◆ **TASK REQUIREMENTS**:
Among the entries below, find every line that has "Table" and pull it out.

◆ **DATA UNDER STUDY**:

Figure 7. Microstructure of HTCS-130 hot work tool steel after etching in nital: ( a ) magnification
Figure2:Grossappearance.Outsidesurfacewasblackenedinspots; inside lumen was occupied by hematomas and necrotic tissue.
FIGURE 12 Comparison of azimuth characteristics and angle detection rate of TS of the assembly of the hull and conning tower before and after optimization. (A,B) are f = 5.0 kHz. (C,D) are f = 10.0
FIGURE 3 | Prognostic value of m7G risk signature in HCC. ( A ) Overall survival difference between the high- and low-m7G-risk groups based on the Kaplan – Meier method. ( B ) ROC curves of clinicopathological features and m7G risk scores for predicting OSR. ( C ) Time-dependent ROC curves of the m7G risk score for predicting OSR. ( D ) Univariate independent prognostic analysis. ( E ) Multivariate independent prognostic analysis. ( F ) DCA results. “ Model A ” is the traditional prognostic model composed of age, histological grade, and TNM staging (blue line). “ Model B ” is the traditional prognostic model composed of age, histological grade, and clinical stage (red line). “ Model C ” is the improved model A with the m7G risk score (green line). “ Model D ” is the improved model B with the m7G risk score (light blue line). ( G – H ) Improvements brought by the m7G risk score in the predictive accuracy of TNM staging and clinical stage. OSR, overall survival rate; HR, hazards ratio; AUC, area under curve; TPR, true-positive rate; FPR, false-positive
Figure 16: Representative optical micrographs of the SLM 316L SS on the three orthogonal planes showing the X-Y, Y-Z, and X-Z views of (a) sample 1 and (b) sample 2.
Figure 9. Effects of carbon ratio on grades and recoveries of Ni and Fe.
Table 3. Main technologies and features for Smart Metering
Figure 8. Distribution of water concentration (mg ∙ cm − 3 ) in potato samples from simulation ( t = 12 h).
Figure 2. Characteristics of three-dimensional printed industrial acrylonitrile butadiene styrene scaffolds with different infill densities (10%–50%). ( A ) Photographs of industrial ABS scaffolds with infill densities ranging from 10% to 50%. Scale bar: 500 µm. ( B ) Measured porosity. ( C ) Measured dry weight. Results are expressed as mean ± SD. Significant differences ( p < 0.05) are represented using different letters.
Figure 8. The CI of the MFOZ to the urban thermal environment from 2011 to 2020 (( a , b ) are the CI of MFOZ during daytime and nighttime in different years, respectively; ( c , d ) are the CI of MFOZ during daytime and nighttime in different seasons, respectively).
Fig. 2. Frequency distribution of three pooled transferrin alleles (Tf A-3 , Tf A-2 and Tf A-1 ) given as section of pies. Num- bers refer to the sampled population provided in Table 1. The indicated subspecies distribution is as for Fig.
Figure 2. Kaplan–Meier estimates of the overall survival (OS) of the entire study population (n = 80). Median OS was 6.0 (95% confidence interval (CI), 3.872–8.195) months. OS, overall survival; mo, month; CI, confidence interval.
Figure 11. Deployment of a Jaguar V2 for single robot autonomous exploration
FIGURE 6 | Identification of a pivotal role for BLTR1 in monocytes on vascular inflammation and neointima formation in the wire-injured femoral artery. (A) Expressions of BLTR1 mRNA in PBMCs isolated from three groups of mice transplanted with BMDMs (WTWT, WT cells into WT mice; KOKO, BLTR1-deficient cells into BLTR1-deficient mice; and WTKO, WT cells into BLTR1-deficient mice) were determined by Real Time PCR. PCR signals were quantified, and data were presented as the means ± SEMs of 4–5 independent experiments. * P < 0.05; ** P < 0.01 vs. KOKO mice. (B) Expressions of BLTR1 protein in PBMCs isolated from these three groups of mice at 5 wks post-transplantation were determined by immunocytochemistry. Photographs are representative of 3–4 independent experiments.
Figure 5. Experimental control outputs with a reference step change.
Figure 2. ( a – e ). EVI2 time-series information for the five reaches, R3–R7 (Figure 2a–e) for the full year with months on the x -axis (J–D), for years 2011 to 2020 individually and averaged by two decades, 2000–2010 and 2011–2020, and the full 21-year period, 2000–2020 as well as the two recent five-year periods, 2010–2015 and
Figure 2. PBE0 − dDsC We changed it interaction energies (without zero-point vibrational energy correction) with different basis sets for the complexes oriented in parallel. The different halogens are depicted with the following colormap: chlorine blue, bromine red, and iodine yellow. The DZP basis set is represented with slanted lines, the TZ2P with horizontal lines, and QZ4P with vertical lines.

◆ **PROBLEM SOLUTION**:
Table 3. Main technologies and features for Smart Metering
Fig. 2. Frequency distribution of three pooled transferrin alleles (Tf A-3 , Tf A-2 and Tf A-1 ) given as section of pies. Num- bers refer to the sampled population provided in Table 1. The indicated subspecies distribution is as for Fig.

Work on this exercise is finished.